Die rechtliche Grundlage unserer Tätigkeit liegt im Urheberrechtsgesetz sowie im Verwertungsgesellschaftsgesetz.

Im Urheberrechtsgesetz wird das Leistungsschutzrecht als „verwandtes Schutzrecht“ bezeichnet, das Ähnlichkeit zum Urheberrecht aufweist. Es gilt für die Interpreten und Hersteller eines Werkes. Erst 1965 wurden die Leistungsschutzrechte in das Urheberrechtsgesetz aufgenommen.

Auch das Verwertungsgesellschaftengesetz ist für unsere Arbeit wichtig: Hier wird festgelegt, wie Verwertungsgesellschaften ihre Tätigkeit als Treuhänder ausführen müssen, z.B. dass Verteilungspläne unter Mitwirkung unter anderem der Delegierten in den dafür vorgesehenen Gremien beschlossen werden, die eine willkürliche Verteilung der Vergütungen verhindern.

Für unsere Berechtigten nehmen wir die so genannten Zweitverwertungsrechte wahr und ziehen die daraus resultierenden gesetzlichen Vergütungsansprüche ein, um sie dann an die Künstler, Hersteller und Veranstalter weiterzuleiten. Die Zweitverwertungsrechte werden also kollektiv durch die GVL im Namen ihrer Berechtigten wahrgenommen, wohingegen die Erstverwertung durch individualvertragliche Regelungen zwischen den Rechteinhabern und Rechtenutzern geprägt ist.

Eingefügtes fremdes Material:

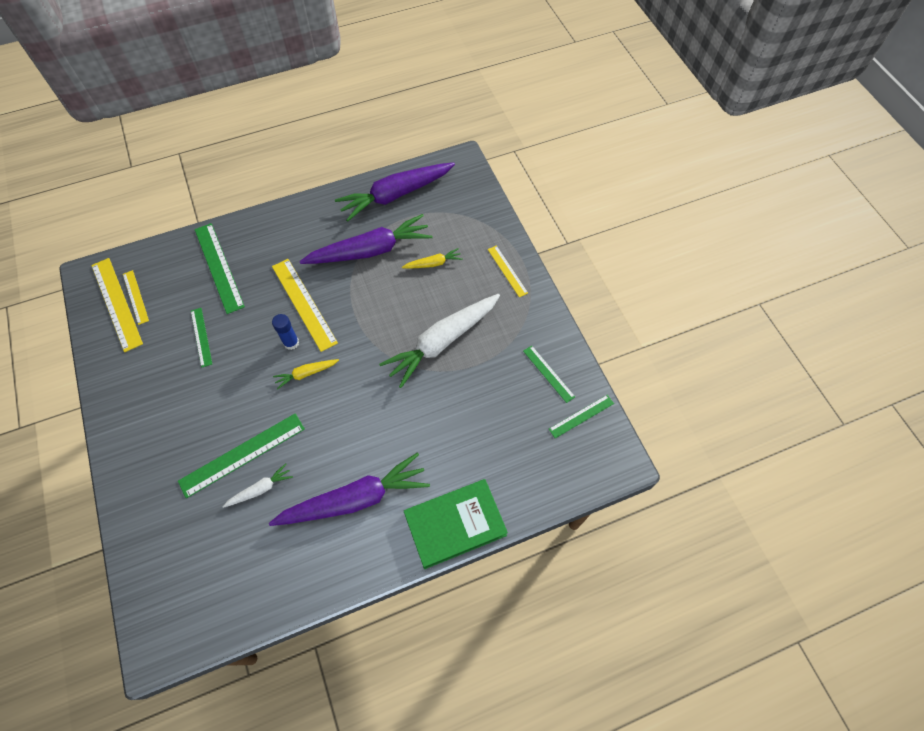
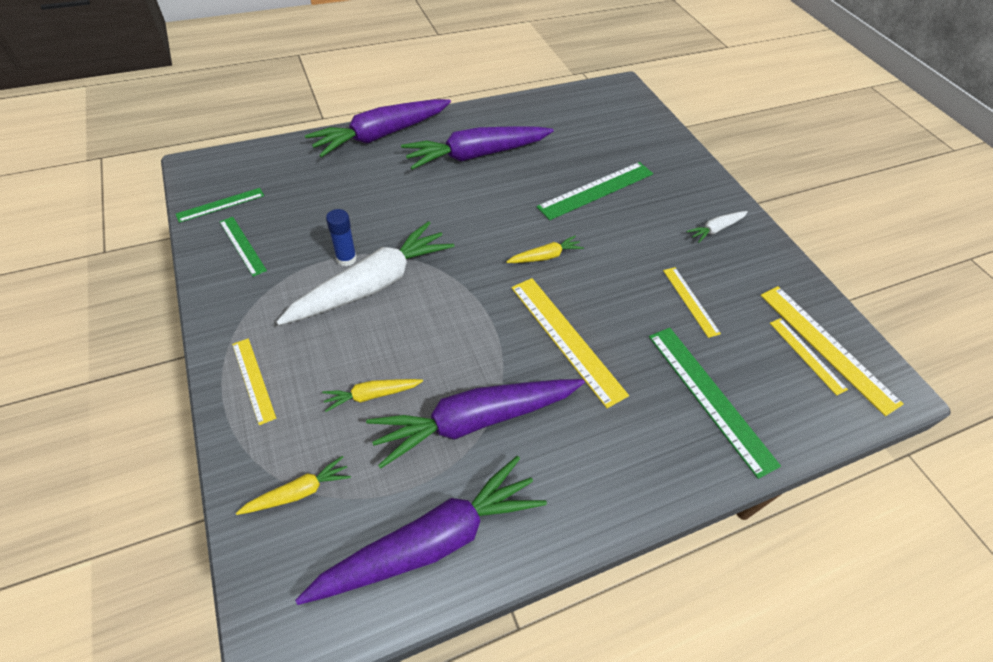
camera: 175 degrees right, 10 degrees down
green ruler [191,308,212,368] -> yellow ruler [663,267,721,338]
white carrot [223,464,293,508] -> white carrot moved to [686,211,748,243]
blue glue stick [272,314,299,350] -> blue glue stick moved to [326,209,357,266]
green book [404,479,508,569] -> purple carrot [305,99,451,158]
none -> yellow carrot [236,456,351,515]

Aufsichtsbehörde über alle Verwertungsgesellschaften in Deutschland – also auch über die GVL – ist das Deutsche Patent- und Markenamt, welches dem Bundesjustizministerium unterstellt ist. Vertreter des DPMA nehmen an den Beiratssitzungen, Gesellschafter- und Berechtigtenversammlungen teil. Ein kontinuierlicher Austausch zwischen dem DPMA und der GVL verdeutlicht die konstruktive und kritische Begleitung durch unsere Aufsicht.